Así, los recortes habrían provocado la agudización de la fractura social al quedar amplias capas de la población obligadas a vivir en umbrales de pobreza y depender de los subsidios sociales (20 millones de personas), debiendo destinar amplias partidas de las reservas para subsanar el rampante Déficit del Plan de Pensiones, quedando así diluidos los efectos benéficos de sus objetivos de impulsar la Vivienda y Sanidad Públicas, Reducción de Impuestos y el Cambio de tendencia Demográfica.
Asimismo, la estructura económica rusa controla solo 2,5% de las exportaciones mundiales y adolece de una excesiva dependencia de las exportaciones de gas y petróleo a lo que habría que añadir la obsoleta planificación estatal herencia de la época jruscheviana, pues el complejo militar, los proyectos espaciales y las subvenciones a la agricultura siguen acaparando la mayoría del presupuesto ruso condenando a la inanición financiera a la industria ligera y la producción de alimentos.
¿Revolución de colores contra Putin?
Putin estableció como prioridad tras su primer nombramiento como Presidente en el año 2000, la Modernización de las Fuerzas Armadas, Infraestructuras de Transporte y Energéticas y el Desarrollo de Nuevas Tecnologías,(aeroespacial; robótica; biomedicina; biocombustibles y nanotecnología) con un presupuesto hasta el 2020 que alcanzaría la cifra ionosférica de 410.000 millones de euros, lo que aunado con la rampante corrupción de las élites, la carestía de la vida y el militarismo habría provocado una pérdida sensible de la popularidad de Putin.

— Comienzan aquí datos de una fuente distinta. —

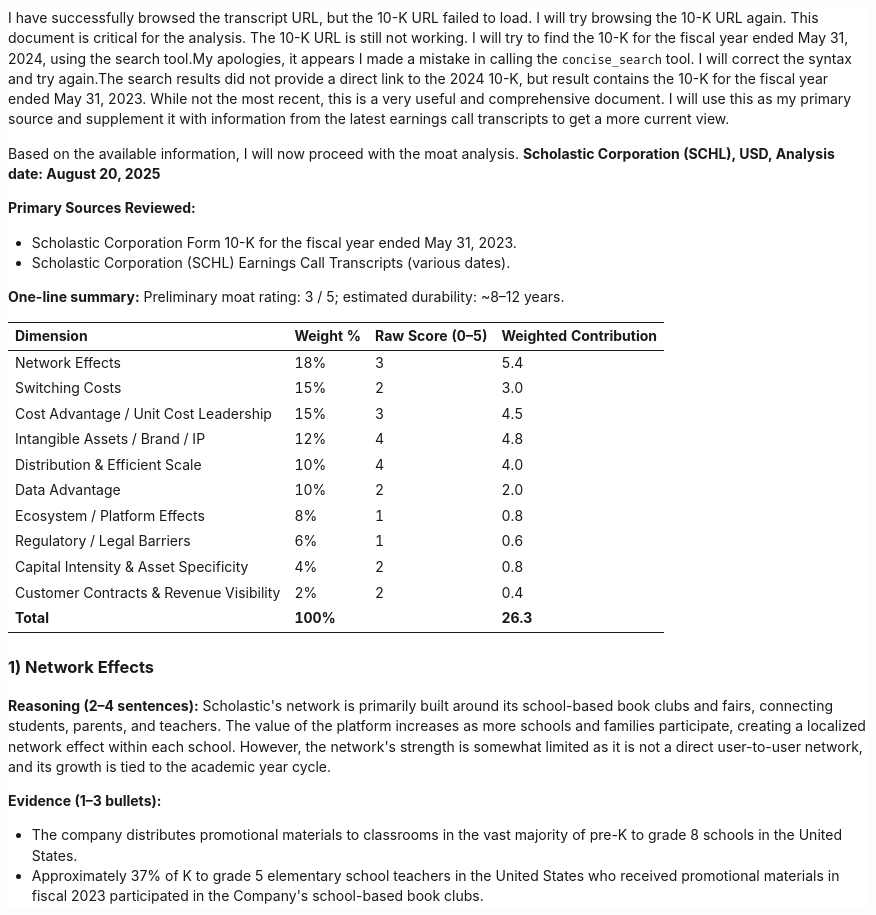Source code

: 
I have successfully browsed the transcript URL, but the 10-K URL failed to load. I will try browsing the 10-K URL again. This document is critical for the analysis.
The 10-K URL is still not working. I will try to find the 10-K for the fiscal year ended May 31, 2024, using the search tool.My apologies, it appears I made a mistake in calling the `concise_search` tool. I will correct the syntax and try again.The search results did not provide a direct link to the 2024 10-K, but result contains the 10-K for the fiscal year ended May 31, 2023. While not the most recent, this is a very useful and comprehensive document. I will use this as my primary source and supplement it with information from the latest earnings call transcripts to get a more current view.

Based on the available information, I will now proceed with the moat analysis.
**Scholastic Corporation (SCHL), USD, Analysis date: August 20, 2025**

**Primary Sources Reviewed:**
*   Scholastic Corporation Form 10-K for the fiscal year ended May 31, 2023.
*   Scholastic Corporation (SCHL) Earnings Call Transcripts (various dates).

**One-line summary:** Preliminary moat rating: 3 / 5; estimated durability: ~8–12 years.

| Dimension | Weight % | Raw Score (0–5) | Weighted Contribution |
| :--- | :--- | :--- | :--- |
| Network Effects | 18% | 3 | 5.4 |
| Switching Costs | 15% | 2 | 3.0 |
| Cost Advantage / Unit Cost Leadership | 15% | 3 | 4.5 |
| Intangible Assets / Brand / IP | 12% | 4 | 4.8 |
| Distribution & Efficient Scale | 10% | 4 | 4.0 |
| Data Advantage | 10% | 2 | 2.0 |
| Ecosystem / Platform Effects | 8% | 1 | 0.8 |
| Regulatory / Legal Barriers | 6% | 1 | 0.6 |
| Capital Intensity & Asset Specificity | 4% | 2 | 0.8 |
| Customer Contracts & Revenue Visibility | 2% | 2 | 0.4 |
| **Total** | **100%** | | **26.3** |

### **1) Network Effects**
**Reasoning (2–4 sentences):** Scholastic's network is primarily built around its school-based book clubs and fairs, connecting students, parents, and teachers. The value of the platform increases as more schools and families participate, creating a localized network effect within each school. However, the network's strength is somewhat limited as it is not a direct user-to-user network, and its growth is tied to the academic year cycle.

**Evidence (1–3 bullets):**
*   The company distributes promotional materials to classrooms in the vast majority of pre-K to grade 8 schools in the United States.
*   Approximately 37% of K to grade 5 elementary school teachers in the United States who received promotional materials in fiscal 2023 participated in the Company's school-based book clubs.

La Administración Biden quiere evitar a toda costa que Putin se perpetúe en el poder hasta el 2036 por lo que no sería descartable una Revolución de Colores alentada por EEUU para movilizar a la sociedad rusa contra la carestía de la vida y la rampante corrupción y que tendría como iceberg las recientes protestas convocadas por el movimiento “Fondo de Lucha contra la Corrupción” tras la detención de su líder Alekséi Navalni, pudiendo reeditarse los disturbios y protestas sucedidas con Jruschov (represión del levantamiento de obreros de Novocherkaask, 1962.

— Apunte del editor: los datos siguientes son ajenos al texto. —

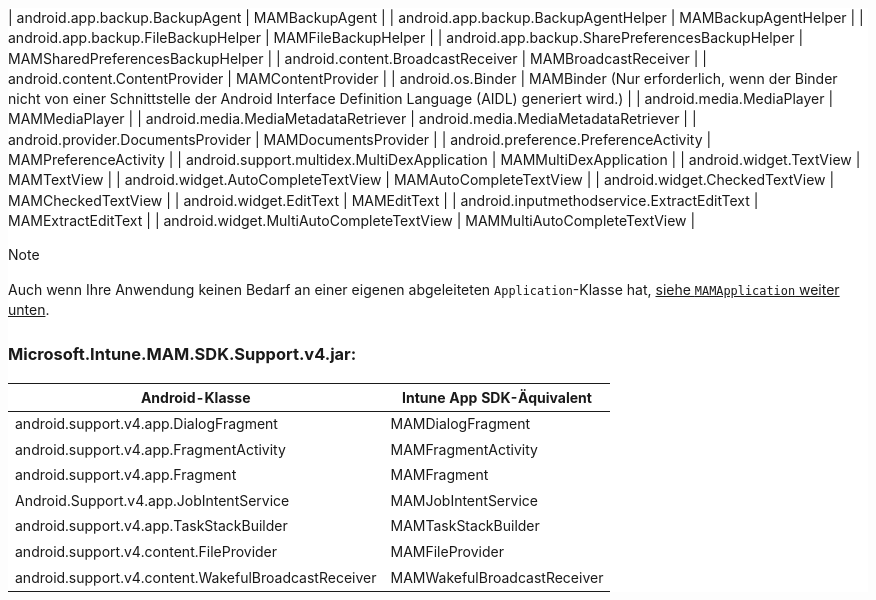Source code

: | android.app.backup.BackupAgent | MAMBackupAgent |
| android.app.backup.BackupAgentHelper | MAMBackupAgentHelper |
| android.app.backup.FileBackupHelper | MAMFileBackupHelper |
| android.app.backup.SharePreferencesBackupHelper | MAMSharedPreferencesBackupHelper |
| android.content.BroadcastReceiver | MAMBroadcastReceiver |
| android.content.ContentProvider | MAMContentProvider |
| android.os.Binder | MAMBinder (Nur erforderlich, wenn der Binder nicht von einer Schnittstelle der Android Interface Definition Language (AIDL) generiert wird.) |
| android.media.MediaPlayer | MAMMediaPlayer |
| android.media.MediaMetadataRetriever | android.media.MediaMetadataRetriever |
| android.provider.DocumentsProvider | MAMDocumentsProvider |
| android.preference.PreferenceActivity | MAMPreferenceActivity |
| android.support.multidex.MultiDexApplication | MAMMultiDexApplication |
| android.widget.TextView | MAMTextView |
| android.widget.AutoCompleteTextView | MAMAutoCompleteTextView |
| android.widget.CheckedTextView | MAMCheckedTextView |
| android.widget.EditText | MAMEditText |
| android.inputmethodservice.ExtractEditText | MAMExtractEditText |
| android.widget.MultiAutoCompleteTextView | MAMMultiAutoCompleteTextView |

> [!NOTE]
> Auch wenn Ihre Anwendung keinen Bedarf an einer eigenen abgeleiteten `Application`-Klasse hat, [siehe `MAMApplication` weiter unten](#mamapplication).

### <a name="microsoftintunemamsdksupportv4jar"></a>Microsoft.Intune.MAM.SDK.Support.v4.jar:

| Android-Klasse | Intune App SDK-Äquivalent |
|--|--|
| android.support.v4.app.DialogFragment | MAMDialogFragment
| android.support.v4.app.FragmentActivity | MAMFragmentActivity
| android.support.v4.app.Fragment | MAMFragment
| Android.Support.v4.app.JobIntentService | MAMJobIntentService
| android.support.v4.app.TaskStackBuilder | MAMTaskStackBuilder
| android.support.v4.content.FileProvider | MAMFileProvider
| android.support.v4.content.WakefulBroadcastReceiver | MAMWakefulBroadcastReceiver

Asimismo, se estaría gestando una trama endógena con el objetivo confeso de debilitar el otrora poder omnímodo de Putin en el Partido y en la Administración y posteriormente lograr su defenestración política mediante un golpe de mano incruento.
Dicha trama tendría la paternidad del Club de las Islas pilotado por George Soros y del exiliado ex-empresario petrolero Jodorkovski (Rusia Abierta) quien moverá a sus peones estratégicamente situados en puestos claves de la Administración, Mass Media, FSB y Ejército para tras una intensa campaña mediática contra Putin, lograr que el Tribunal Supremo ruso lo acuse formalmente de los mismos cargos con los que decapitó a la camarilla oligarca: abuso de poder, corrupción y delitos fiscales, culto a la personalidad y errores políticos, reviviendo el golpe de mano contra Jruschov y su sustitución por Leoniv Brézhnev (1964).